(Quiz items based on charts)
────────
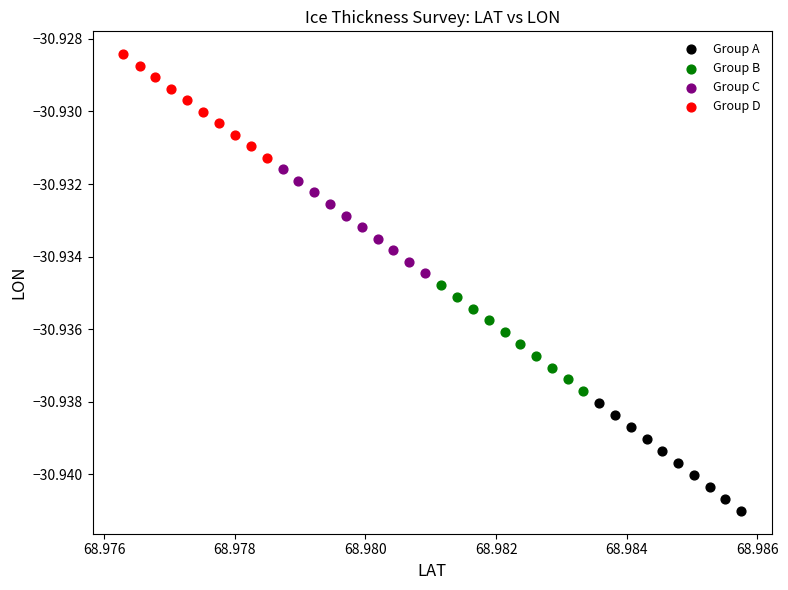

What are all the series names shown in the legend?

Group A, Group B, Group C, Group D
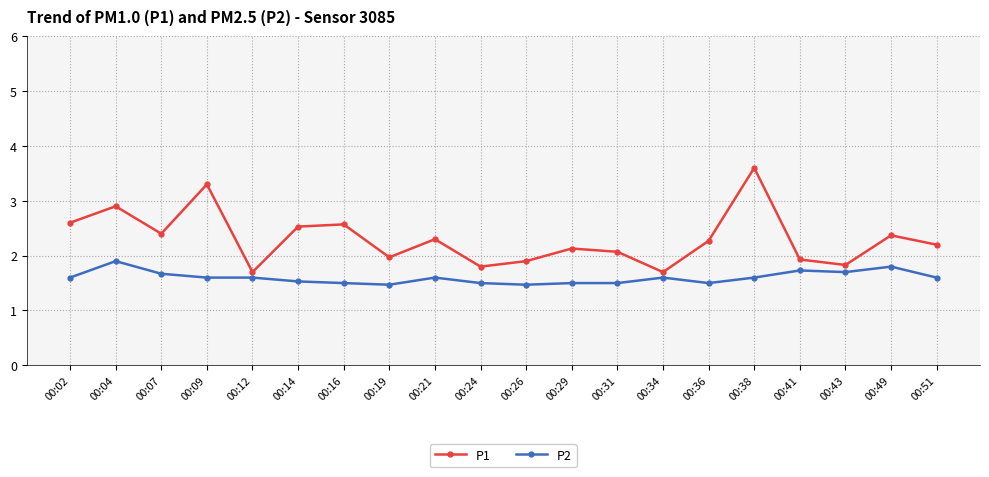

List the series in order of their peak value, lowest first.

P2, P1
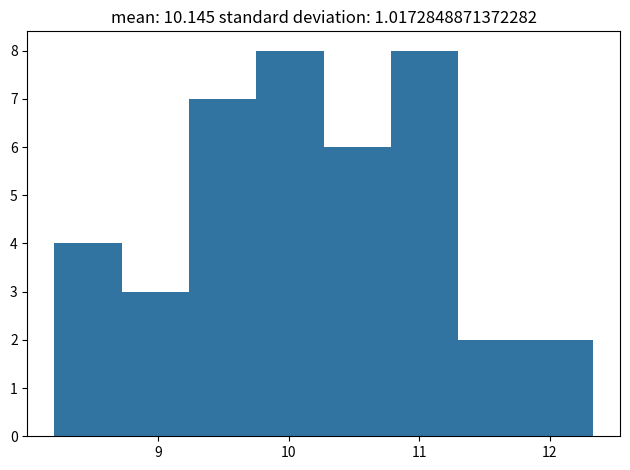

Reading left to right, transcribe this chart: for each bar, give the range it covers on the x-axis and its height. Neither the bar edges nor the heights are printed on the chart, so give them approximately, as read against the axes.

8.2 to 8.7: 4
8.7 to 9.2: 3
9.2 to 9.8: 7
9.8 to 10.3: 8
10.3 to 10.8: 6
10.8 to 11.3: 8
11.3 to 11.8: 2
11.8 to 12.3: 2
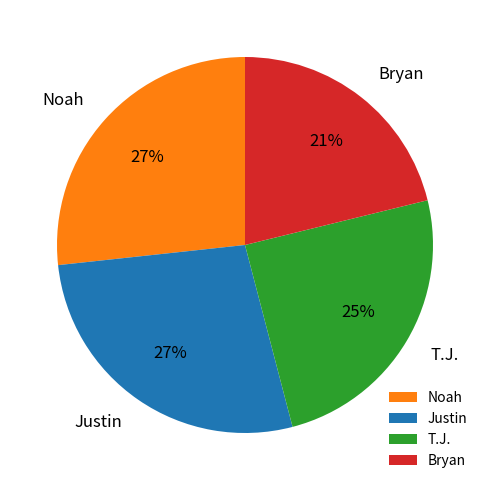

Which has a higher value, Bryan or Justin?

Justin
────────
Return every line above that contains the string "series", matching case exactly.

Your solution:
What are all the series names shown in the legend?
List the series in order of their peak value, lowest first.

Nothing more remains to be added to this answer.